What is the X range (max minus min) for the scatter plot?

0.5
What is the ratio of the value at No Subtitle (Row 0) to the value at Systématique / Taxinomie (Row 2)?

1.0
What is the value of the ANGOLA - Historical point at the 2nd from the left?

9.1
-----
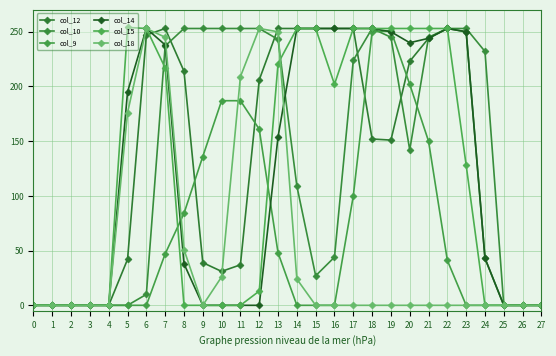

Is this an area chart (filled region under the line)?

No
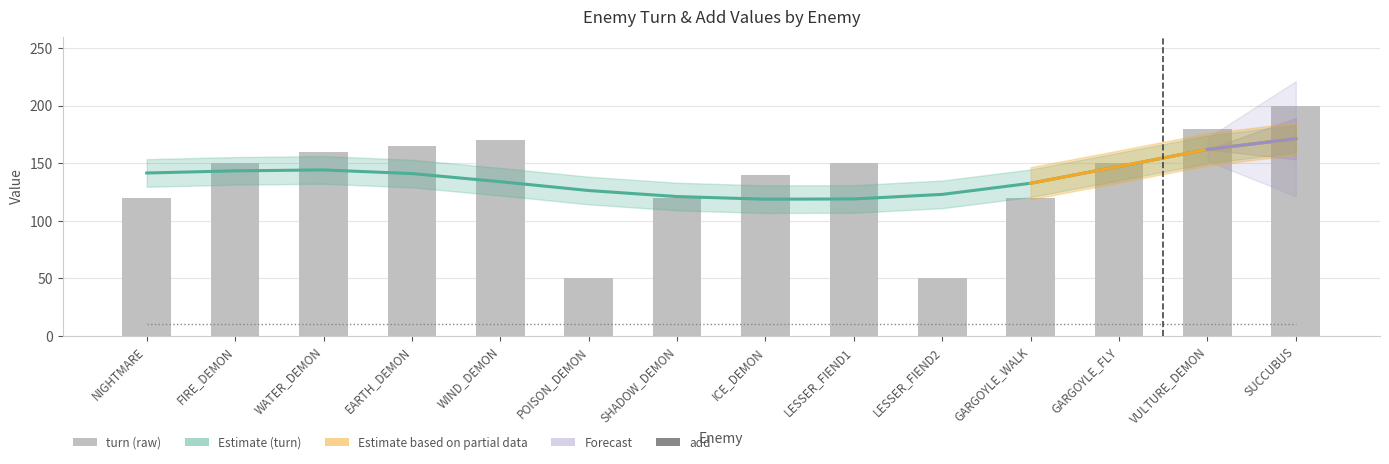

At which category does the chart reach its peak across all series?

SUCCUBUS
-----
### Work instructions
Copy the records verbatim, from the line with "What is the X" up to and including the line with "What is the value".

### Result for this task
What is the X range (max minus min) for the scatter plot?

0.5
What is the ratio of the value at No Subtitle (Row 0) to the value at Systématique / Taxinomie (Row 2)?

1.0
What is the value of the ANGOLA - Historical point at the 2nd from the left?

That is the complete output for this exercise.